--- EXTRACTED DATA Enclosed Below ---

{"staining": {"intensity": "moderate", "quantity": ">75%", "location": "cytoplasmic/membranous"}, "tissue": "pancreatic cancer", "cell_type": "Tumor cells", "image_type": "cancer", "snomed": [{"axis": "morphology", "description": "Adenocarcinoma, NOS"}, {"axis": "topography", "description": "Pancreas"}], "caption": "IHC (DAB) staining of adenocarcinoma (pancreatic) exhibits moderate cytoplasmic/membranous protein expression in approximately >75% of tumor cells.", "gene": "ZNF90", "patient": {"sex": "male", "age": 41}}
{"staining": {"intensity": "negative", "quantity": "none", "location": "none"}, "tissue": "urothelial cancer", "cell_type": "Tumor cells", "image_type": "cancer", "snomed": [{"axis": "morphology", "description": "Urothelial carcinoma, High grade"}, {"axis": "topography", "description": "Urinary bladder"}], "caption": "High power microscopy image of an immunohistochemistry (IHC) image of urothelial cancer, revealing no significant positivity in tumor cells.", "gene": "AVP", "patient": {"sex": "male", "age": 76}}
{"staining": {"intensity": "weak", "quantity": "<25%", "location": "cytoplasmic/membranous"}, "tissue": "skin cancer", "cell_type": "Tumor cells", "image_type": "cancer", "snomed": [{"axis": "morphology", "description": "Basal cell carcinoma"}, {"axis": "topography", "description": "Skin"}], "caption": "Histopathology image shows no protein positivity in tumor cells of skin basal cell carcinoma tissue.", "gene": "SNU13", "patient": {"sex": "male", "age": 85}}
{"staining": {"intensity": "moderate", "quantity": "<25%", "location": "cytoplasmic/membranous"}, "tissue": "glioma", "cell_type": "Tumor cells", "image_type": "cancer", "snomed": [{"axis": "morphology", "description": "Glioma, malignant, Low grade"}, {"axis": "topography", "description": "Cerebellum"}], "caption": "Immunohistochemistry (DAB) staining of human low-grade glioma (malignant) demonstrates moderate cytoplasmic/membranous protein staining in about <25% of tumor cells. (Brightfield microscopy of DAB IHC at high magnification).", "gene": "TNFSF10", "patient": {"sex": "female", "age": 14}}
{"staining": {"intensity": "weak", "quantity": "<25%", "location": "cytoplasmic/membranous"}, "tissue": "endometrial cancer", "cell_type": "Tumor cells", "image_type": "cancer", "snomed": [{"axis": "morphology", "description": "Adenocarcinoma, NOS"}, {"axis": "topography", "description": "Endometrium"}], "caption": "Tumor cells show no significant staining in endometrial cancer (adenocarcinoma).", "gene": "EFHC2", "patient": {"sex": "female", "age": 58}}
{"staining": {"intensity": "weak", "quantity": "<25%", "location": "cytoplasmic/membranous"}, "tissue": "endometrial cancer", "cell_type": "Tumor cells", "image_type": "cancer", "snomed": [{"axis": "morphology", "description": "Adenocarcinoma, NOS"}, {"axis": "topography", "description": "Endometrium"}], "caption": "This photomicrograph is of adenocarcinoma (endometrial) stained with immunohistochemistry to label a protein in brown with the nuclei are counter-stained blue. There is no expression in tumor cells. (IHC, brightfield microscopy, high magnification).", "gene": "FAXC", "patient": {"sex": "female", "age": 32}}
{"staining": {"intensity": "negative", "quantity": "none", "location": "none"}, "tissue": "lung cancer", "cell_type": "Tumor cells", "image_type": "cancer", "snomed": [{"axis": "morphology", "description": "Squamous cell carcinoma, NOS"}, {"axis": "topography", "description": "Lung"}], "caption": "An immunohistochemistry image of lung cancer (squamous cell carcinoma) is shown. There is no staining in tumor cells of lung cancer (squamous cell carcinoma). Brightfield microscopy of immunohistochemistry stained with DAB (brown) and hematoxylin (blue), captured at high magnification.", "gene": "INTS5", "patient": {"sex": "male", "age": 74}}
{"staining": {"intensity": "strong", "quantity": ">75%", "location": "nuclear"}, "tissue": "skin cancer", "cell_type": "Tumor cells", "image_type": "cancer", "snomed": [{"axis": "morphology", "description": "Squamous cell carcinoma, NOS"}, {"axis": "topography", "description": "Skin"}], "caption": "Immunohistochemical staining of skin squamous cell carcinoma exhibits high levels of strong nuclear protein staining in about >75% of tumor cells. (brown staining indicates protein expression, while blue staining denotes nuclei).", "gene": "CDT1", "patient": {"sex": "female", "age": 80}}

--- End of Enclosed EXTRACTED DATA ---

WHAT THIS TASK INVOLVES - Search the data and copy each line containing "grade".

EXPECTED OUTPUT -
{"staining": {"intensity": "negative", "quantity": "none", "location": "none"}, "tissue": "urothelial cancer", "cell_type": "Tumor cells", "image_type": "cancer", "snomed": [{"axis": "morphology", "description": "Urothelial carcinoma, High grade"}, {"axis": "topography", "description": "Urinary bladder"}], "caption": "High power microscopy image of an immunohistochemistry (IHC) image of urothelial cancer, revealing no significant positivity in tumor cells.", "gene": "AVP", "patient": {"sex": "male", "age": 76}}
{"staining": {"intensity": "moderate", "quantity": "<25%", "location": "cytoplasmic/membranous"}, "tissue": "glioma", "cell_type": "Tumor cells", "image_type": "cancer", "snomed": [{"axis": "morphology", "description": "Glioma, malignant, Low grade"}, {"axis": "topography", "description": "Cerebellum"}], "caption": "Immunohistochemistry (DAB) staining of human low-grade glioma (malignant) demonstrates moderate cytoplasmic/membranous protein staining in about <25% of tumor cells. (Brightfield microscopy of DAB IHC at high magnification).", "gene": "TNFSF10", "patient": {"sex": "female", "age": 14}}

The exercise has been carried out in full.